Google: 20x 10MB @ 2.44MB/sec = 1.37 mins
Google: 20x 10MB @40.00MB/sec = 0.08 mins
Here are my results after the changes, including the speed in megabits instead of megabytes since most people know their internet speeds in megabits.
It will list the results as directory, count, size, speed, time (min:sec)
I have added the option to save this code as a script, then you can pass it arguments to change the count and size of the test files if you wish. If not, it will default to 20 files of 10MB.
Save the following script to odrivetest.sh. The first argument is the count and the second argument is the size. For example odrivetest.sh 15 30 would run it with 15 files of 30MB each.
The bug you reported is interesting. Since the files are located in a different path (random string appended to the directory), there should be no caching or insta-sync type of logic involved. I had originally used /dev/random but switched to /dev/zero because it was faster and shouldn’t have any duplicate/caching/insta-sync drawbacks (and didn’t in my testing). In fact, if this is happening I want to figure out how since our expectation is that it should not.

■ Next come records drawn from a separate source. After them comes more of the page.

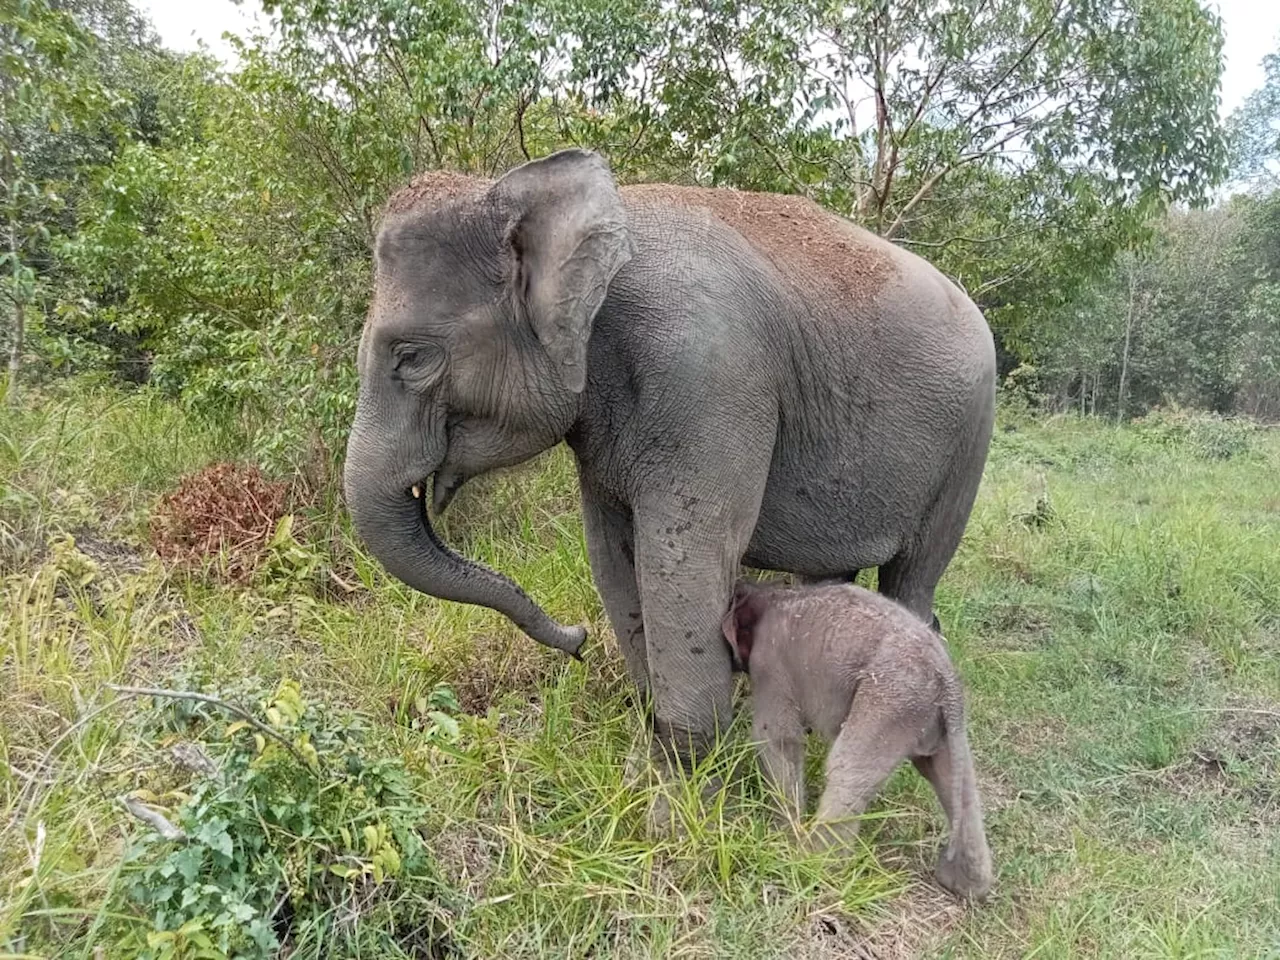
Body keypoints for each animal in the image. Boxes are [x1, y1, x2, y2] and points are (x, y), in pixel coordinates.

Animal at [343, 150, 998, 793]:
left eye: (411, 358)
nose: (577, 641)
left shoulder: (711, 377)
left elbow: (683, 562)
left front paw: (679, 784)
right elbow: (612, 553)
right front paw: (651, 739)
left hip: (970, 440)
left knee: (913, 578)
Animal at [727, 578, 993, 901]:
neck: (771, 594)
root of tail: (949, 686)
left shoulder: (769, 664)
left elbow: (775, 737)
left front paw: (782, 835)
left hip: (889, 704)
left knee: (847, 771)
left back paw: (813, 864)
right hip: (931, 723)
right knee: (954, 782)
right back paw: (962, 884)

One of the drawbacks to this script is that it is looking at things from the “outside”, so there are cases where false reporting can occur. Since the script is using open file handles as a determination of processing, if one of the files in the set fails (and moves to waiting), the script can “complete” without actually completing. This will give similar results to what you saw in that first set of tests above.
Hey @Tony , I’m wondering if this speed test should still work with the current version of odrive? Or if there is another way to do this? I’m on MacOS Mojave and when I run the test it sticks on “Waiting for odrive” forever.
Hi @brenton,
I hadn’t looked at this in a very long time, but it does still work. The name of the application on MacOS changed from odriveapp to odrive, which is why you were seeing it hang. I changed it and edited the first post so that the information is all in one place at the top.
This was originally done before the CLI was available. Now that is it, I would like to revisit this and update, when/if I can get a chance to do so. For now this should be okay for basic upload comparison for your storage.